Сарай не знала, что делать, если найдет Эрил-Фейна. Змеи, свернувшиеся в ее животе, переместились в сердца. В ней клубилась тьма и предательство, она это знала. Но все так запуталось, что Сарай уже не разбирала, будет ли его убийство актом милосердия или актом трусости.
Но Сарай его не нашла. Колоссальное облегчение быстро перетекло в нечто иное: в повышенную осведомленность о незнакомце, лежавшем в кровати воина. На какое-то время она приземлилась на подушку рядом с его спящим лицом, полная страха и тоски. Тоски по красоте его сна. Страха от возможности, что ее снова увидят – и уже не в качестве некоего чуда, а как кошмар, которым она и являлась.
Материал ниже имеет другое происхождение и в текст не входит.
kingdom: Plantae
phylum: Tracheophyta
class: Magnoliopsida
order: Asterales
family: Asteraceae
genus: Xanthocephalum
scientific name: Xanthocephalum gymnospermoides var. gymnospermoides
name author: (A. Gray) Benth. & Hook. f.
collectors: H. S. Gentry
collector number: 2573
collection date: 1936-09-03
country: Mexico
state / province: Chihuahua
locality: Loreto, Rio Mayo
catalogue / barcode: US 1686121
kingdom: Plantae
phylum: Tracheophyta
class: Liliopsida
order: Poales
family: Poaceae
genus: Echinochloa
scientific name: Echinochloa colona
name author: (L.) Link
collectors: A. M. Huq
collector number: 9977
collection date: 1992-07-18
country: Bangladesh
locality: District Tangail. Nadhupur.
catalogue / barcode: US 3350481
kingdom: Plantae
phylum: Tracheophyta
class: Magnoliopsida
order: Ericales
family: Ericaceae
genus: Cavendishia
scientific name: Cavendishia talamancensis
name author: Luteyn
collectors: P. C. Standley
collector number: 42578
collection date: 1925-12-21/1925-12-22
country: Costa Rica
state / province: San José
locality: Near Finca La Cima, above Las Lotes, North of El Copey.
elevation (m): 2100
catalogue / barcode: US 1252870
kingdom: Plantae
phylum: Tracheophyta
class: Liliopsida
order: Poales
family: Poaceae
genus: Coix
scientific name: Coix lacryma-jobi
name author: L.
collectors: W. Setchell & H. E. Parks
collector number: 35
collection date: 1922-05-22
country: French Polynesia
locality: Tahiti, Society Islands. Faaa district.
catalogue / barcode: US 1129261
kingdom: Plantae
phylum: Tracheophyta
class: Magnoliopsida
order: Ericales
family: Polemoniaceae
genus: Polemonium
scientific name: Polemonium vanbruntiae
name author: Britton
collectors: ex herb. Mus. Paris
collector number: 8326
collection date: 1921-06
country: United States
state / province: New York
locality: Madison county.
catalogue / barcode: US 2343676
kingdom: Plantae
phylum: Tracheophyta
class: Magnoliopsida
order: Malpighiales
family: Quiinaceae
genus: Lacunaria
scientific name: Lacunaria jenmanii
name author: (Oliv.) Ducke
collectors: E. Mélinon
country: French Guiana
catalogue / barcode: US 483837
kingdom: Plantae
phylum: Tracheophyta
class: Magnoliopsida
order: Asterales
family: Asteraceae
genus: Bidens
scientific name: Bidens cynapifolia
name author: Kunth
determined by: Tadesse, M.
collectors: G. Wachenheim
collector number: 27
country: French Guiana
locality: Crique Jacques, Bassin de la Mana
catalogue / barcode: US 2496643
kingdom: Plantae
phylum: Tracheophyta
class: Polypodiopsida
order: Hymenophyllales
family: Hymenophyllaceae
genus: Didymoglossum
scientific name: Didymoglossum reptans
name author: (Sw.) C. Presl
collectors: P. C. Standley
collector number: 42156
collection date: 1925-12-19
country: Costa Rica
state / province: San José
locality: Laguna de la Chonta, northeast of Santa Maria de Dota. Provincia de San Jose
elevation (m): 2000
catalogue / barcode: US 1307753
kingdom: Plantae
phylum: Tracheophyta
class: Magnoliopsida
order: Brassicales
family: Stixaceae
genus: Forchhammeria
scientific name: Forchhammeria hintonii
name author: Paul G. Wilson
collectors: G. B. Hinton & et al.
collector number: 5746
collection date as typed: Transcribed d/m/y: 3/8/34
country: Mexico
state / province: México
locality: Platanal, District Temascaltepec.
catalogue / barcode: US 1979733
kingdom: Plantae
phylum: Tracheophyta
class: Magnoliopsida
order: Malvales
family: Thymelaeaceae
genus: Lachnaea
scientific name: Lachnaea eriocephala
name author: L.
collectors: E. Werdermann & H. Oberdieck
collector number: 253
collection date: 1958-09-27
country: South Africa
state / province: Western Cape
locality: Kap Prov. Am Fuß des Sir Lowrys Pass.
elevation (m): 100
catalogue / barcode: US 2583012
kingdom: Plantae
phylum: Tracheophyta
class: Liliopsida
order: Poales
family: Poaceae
В конце концов она заключила компромисс. Села незнакомцу на лоб и скользнула в его сон. В нем снова был Плач – его яркая версия, не заслуживающая такого названия, – но когда она увидела чужака вдалеке, то не последовала за ним. Просто нашла тихое местечко, где можно свернуться клубком – прямо как ее тело в комнате, – чтобы подышать сладким воздухом, понаблюдать за детьми в перьевых плащах и почувствовать себя в безопасности, хоть ненадолго.